The assistant squeezed some tooth-colored paste out of an applicator syringe into the hole my tooth made in the first-impression mold. The mold was then put back into my mouth and I bit down on it. The paste was soon-to-be-solid temporary crown plastic material, and it was formed perfectly to what was left of my tooth by this procedure. The plastic set up, and the mold was removed. Excess plastic was picked out by the fingers and metal picks of the dentist's assistant. She then removed from my mouth and ground the excess plastic off the temporary crown (for this is what had just been made). She had me tap-tap my teeth together and listened, then put the crown on the tooth with no glue. The sound was different. Tap-tap on some marking paper, and then she pulled the crown off. A bit was ground off the crown, and she put it back on the tooth stub. Better. Some temporary adhesive was applied and the crown was glued onto the tooth.

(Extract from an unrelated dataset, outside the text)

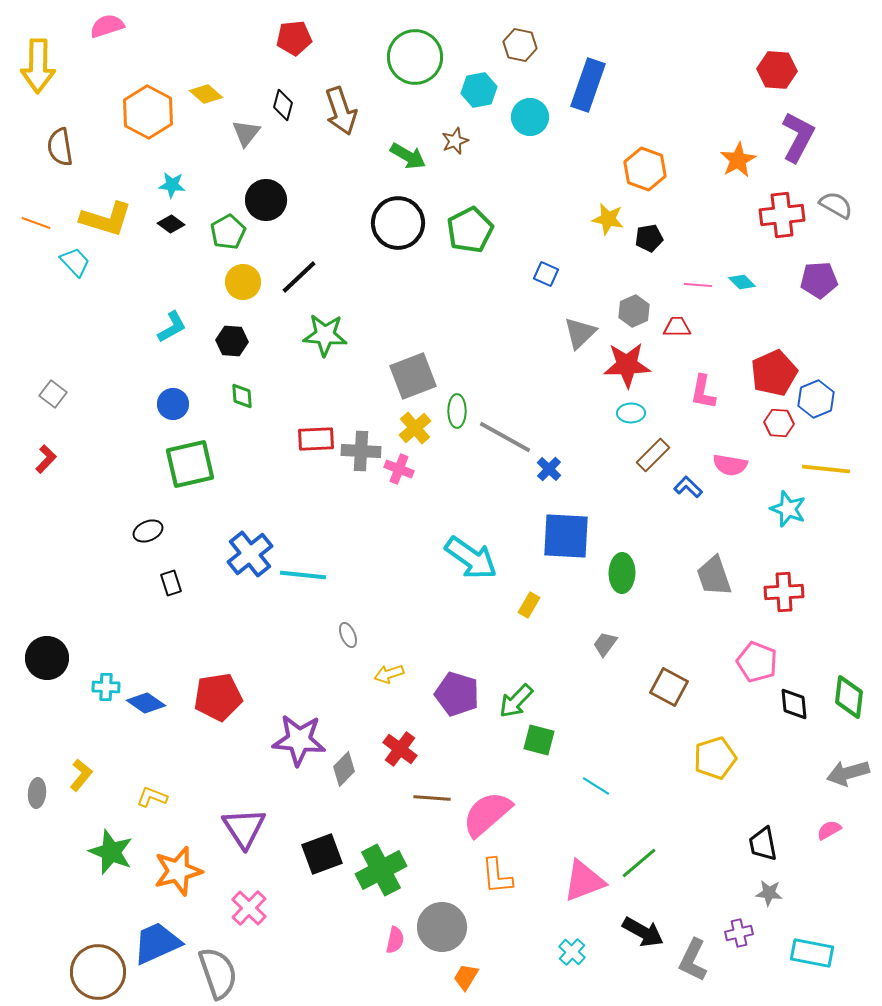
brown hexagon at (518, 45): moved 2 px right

They gave me a do-it-yourself kit to reglue the crown on in case it comes loose. They set up another appointment, I made another head call, and I went to work.
I had taken ibuprofen before I went, and it wore off while I was at work. I took more. The worst pain is where the needles were poked into the gums for the anaesthesia, and there is a general soreness on that tooth as well as the teeth that were pushing for an hour against the mouth holder-opener thing that kept my mouth open. These are very slight pains, compared to a proper toothache.
The scary part, and the painful part: none. I trust these people after having dealt with them several times now, and they didn't let me down. There were a few "pinchy" moments but nothing that actually hurt.